Around eight years ago, Menlo alum Tyler Mitic ’24 asked his dad for a camera tripod. His dad promised the tripod on one condition: he had to film the family weekend trip. “Since then, I’ve totally been obsessed with filming,” Mitic said. Mitic spent the past summer traveling with his girlfriend through Europe and California, ending the two-month-long trip with six terabytes of footage, equal to around 1,000 hours of high definition (HD) video. “At 70 years old, I can go back and look through all that. That’s so magical to me, I can see what we were saying in that hour-long recording of us sitting in the tent.”
For the past two years, Mitic has posted consistently on his Instagram, YouTube and TikTok social media channels, capturing the excitement of his travels. “Where do you want to go?” “Why not everywhere?” These two opening lines lead into a 23-second montage of Mitic’s adventures. This video garnered more than seven million likes on Instagram, flashing through his travels from the California coast to the Dolomites in Italy to the Swiss Alps.
“There’s a school Tyler. There’s the adventure Tyler, and there’s also the business and the entrepreneurial Tyler,” Mitic said. His Instagram account, filled with professionally filmed and edited videos, has 49.5 thousand followers and is stamped with a verification mark. Yet, as Mitic explains, he is a traveler, content producer and student at Claremont McKenna College. “I get to embrace two completely different worlds in my life,” Mitic said. “I have friends at college that are more on the academic side and challenge me intellectually […] and then I have a friend group of travelers and social media nomads with a great background in nature.”
Mitic attributes his success on social media to his spontaneity. “My best travel buddy’s name is Charlie. I met him two years ago in a Santa Barbara parking lot,” Mitic said. Mitic and Charlie Kernkamp bought a sailboat off of Facebook Marketplace with zero sailing knowledge. They not only successfully repaired the boat and engine, but also successfully sailed it through the Catalina Islands and up to Santa Barbara. “I got a little bit of [a] following from that. Then it kind of started to snowball,” Mitic said.

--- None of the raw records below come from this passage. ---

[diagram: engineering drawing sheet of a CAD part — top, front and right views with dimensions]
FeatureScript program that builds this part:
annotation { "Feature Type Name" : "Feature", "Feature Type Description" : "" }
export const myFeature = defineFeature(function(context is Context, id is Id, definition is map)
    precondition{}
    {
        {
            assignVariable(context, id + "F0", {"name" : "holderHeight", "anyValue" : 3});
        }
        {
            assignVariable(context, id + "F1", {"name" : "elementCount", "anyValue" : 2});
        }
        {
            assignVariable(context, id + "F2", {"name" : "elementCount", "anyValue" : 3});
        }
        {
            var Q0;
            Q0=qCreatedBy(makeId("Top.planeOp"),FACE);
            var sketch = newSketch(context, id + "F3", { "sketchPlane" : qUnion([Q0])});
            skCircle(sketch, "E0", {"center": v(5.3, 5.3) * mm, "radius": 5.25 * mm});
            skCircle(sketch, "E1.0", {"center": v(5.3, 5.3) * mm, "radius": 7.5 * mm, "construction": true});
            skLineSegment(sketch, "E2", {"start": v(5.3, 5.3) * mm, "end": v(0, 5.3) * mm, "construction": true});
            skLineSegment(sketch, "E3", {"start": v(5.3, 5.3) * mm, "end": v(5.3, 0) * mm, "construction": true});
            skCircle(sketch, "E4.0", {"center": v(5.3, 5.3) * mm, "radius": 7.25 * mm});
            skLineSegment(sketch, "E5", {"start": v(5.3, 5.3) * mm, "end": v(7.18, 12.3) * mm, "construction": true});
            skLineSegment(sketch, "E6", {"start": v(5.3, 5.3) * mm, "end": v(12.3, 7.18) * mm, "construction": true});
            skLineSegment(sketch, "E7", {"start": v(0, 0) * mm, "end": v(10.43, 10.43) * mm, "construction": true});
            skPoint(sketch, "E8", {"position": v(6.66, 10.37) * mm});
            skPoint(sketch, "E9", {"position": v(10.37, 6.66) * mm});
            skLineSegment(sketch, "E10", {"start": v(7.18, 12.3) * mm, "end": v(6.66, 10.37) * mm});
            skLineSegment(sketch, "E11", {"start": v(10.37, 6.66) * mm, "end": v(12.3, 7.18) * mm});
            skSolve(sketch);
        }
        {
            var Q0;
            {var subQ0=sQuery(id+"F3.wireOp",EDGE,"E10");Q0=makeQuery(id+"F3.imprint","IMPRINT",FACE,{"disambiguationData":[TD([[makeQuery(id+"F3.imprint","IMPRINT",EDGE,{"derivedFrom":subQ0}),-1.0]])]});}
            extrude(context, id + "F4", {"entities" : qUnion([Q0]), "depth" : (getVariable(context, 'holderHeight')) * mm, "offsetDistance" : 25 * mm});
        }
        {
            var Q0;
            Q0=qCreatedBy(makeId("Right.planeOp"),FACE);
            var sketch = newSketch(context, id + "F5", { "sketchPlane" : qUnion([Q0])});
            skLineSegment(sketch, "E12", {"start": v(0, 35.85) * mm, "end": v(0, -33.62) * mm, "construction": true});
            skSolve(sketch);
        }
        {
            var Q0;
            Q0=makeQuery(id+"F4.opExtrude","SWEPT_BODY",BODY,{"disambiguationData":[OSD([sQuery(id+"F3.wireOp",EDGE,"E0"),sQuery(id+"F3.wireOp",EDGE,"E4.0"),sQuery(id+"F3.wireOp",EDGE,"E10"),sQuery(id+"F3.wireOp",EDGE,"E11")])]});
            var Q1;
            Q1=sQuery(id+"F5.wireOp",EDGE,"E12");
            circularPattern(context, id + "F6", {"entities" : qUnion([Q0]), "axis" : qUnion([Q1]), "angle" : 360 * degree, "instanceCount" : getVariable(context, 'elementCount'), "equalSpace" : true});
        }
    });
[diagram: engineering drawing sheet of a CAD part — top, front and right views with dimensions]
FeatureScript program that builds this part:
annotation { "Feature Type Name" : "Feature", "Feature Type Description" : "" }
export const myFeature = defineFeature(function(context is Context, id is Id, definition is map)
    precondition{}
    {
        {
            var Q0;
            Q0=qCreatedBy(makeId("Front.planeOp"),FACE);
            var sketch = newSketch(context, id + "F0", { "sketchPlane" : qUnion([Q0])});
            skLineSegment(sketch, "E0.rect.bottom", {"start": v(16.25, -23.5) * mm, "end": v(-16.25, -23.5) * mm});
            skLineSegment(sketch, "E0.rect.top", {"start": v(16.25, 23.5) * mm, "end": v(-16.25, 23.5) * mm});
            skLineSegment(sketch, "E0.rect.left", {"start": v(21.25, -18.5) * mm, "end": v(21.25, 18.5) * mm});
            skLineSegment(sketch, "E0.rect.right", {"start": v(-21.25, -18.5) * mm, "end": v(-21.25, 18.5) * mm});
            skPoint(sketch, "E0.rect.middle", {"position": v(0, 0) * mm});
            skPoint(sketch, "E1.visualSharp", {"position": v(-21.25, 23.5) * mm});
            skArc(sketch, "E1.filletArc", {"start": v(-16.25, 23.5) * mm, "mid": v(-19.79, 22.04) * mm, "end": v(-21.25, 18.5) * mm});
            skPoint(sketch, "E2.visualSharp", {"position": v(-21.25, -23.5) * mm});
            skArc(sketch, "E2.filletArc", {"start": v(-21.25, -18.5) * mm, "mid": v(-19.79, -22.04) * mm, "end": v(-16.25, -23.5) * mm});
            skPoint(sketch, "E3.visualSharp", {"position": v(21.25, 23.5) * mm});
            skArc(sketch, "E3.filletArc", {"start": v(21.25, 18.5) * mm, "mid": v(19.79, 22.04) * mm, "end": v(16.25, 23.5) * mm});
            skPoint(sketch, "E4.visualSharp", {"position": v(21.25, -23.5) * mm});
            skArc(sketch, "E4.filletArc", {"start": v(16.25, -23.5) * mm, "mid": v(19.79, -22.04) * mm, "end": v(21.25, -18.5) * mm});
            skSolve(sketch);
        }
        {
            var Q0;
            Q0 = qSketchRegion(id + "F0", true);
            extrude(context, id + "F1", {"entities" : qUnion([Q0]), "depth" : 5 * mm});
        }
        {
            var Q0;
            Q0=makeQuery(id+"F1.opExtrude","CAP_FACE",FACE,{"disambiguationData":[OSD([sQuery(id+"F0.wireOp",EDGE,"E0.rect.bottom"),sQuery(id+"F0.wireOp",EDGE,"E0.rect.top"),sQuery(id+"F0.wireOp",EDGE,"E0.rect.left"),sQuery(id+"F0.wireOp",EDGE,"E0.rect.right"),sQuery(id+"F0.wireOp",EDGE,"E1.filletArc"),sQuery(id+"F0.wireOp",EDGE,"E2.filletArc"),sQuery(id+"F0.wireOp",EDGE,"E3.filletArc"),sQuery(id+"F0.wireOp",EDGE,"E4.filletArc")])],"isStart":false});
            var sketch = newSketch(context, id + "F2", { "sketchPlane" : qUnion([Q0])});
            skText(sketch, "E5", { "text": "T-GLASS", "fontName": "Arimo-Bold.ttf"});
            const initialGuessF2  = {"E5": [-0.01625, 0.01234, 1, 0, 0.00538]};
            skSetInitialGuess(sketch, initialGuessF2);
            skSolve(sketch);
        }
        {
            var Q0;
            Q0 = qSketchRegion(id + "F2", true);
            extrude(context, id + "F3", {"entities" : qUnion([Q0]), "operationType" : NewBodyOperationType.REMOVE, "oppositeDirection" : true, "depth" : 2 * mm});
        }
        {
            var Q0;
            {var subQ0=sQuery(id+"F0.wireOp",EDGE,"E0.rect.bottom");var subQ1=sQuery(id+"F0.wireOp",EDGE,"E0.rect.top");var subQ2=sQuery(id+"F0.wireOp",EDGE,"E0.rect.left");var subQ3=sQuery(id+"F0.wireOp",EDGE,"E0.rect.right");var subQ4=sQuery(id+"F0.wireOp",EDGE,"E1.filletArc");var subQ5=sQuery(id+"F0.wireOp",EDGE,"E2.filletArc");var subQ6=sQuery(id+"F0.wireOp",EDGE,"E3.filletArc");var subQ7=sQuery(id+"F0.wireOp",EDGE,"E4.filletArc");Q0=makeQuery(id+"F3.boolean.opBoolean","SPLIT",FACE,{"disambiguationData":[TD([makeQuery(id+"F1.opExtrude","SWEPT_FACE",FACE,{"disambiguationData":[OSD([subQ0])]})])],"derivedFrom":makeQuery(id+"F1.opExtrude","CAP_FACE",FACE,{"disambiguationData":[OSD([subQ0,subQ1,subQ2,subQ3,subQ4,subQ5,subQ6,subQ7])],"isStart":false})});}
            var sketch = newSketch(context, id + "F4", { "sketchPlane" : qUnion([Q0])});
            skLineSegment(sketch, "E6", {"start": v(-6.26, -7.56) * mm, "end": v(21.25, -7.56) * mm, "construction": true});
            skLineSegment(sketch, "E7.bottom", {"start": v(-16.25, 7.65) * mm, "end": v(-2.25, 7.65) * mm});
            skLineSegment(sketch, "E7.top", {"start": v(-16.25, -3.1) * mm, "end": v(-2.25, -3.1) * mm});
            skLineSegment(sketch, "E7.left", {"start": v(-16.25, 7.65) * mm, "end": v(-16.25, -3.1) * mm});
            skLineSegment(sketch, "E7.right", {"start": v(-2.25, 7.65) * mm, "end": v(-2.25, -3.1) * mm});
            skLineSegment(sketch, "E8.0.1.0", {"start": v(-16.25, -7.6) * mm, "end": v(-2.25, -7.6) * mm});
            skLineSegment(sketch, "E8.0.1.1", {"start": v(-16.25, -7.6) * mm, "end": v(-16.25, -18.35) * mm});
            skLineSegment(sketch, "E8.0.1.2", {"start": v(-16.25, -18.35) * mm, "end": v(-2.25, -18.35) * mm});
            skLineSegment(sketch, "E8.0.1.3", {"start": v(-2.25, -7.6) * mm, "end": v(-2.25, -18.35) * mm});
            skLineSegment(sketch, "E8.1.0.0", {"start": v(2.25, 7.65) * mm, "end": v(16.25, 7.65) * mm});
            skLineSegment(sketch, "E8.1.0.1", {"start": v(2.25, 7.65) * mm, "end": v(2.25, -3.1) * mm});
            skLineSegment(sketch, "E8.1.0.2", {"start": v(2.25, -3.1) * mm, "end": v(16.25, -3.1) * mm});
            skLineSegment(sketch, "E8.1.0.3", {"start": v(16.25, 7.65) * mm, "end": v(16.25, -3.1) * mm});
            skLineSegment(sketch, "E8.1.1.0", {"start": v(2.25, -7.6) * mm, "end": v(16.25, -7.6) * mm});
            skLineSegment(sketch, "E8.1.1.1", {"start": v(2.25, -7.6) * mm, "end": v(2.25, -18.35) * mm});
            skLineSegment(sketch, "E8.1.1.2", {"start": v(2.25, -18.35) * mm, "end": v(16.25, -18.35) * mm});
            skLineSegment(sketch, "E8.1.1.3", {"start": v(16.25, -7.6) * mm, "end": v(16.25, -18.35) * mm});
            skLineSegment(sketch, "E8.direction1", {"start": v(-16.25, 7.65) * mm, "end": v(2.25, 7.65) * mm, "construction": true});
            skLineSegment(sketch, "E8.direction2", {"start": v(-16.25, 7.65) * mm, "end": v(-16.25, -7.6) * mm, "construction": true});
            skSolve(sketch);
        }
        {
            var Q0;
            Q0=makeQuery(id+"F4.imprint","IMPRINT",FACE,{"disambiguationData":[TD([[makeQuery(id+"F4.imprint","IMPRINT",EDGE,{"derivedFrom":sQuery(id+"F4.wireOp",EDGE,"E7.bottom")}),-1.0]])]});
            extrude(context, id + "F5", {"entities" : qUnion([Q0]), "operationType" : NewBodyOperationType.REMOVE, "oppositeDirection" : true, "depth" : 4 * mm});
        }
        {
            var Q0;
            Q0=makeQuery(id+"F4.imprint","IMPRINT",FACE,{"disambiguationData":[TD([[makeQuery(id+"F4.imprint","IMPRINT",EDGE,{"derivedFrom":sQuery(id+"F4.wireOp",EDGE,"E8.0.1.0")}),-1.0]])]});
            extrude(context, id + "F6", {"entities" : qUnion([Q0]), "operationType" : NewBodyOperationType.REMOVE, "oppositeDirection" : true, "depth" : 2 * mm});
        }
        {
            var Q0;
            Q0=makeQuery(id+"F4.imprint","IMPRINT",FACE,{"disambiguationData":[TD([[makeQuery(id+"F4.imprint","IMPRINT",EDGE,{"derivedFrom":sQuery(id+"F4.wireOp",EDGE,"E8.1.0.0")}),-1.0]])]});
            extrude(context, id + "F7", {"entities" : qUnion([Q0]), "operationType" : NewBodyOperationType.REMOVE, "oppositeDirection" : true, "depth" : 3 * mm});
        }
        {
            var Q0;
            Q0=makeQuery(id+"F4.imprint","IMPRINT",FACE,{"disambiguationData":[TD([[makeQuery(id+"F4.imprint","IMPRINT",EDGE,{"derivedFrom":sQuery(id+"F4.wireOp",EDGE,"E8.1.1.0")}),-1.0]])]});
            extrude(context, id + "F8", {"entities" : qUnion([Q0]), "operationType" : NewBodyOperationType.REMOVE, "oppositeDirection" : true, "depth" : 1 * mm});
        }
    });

Mitic uses social media as a creative outlet. “By creating videos online of beautiful places, it encourages me to go to more beautiful places.” Yet capturing these places and moments can be complex. “The reality is, yes, so much of this is quote unquote ‘staged,’” Mitic said. “It’s a wide range of what’s actually happening behind the scenes. But there’s always authentic joy. There’s always authentic happiness. There’s also limited space on the SD cards.”
While Mitic partly credits his adventurous and entrepreneurial skills to Menlo, he pushed himself in other areas throughout high school. “I was there during the day, and then I was kind of non-existent. I didn’t really like any parties. After school or on the weekends I was out adventuring, and many times filming it,” Mitic said.
He struggled with dyslexia throughout his time at Menlo, and as a result, always forged his own path. “I think there’s a lot of value in not always going on the route that’s been charted out,” Mitic said. He acknowledges how difficult that can be at Menlo, but he encourages students to put the pressure to conform aside and do what they love. “The cliché answer is the blanket answer: follow your passions.”
Mitic’s favorite adventure spot near Menlo is the stretch of Route One north of Santa Cruz and south of Half Moon Bay. “That is an incredibly undiscovered and beautiful area that is shockingly close to Menlo,” Mitic said. If you are able, Mitic recommends driving this specific stretch of highway — finding a spot to camp for the night, but with no need for a strict plan. “There’s so much fear that comes from the unknown […] and social media especially overemphasizes the ‘oh my God, I have to see this, I have to have all these things planned,’ but in reality it’s the people you go with,” he said.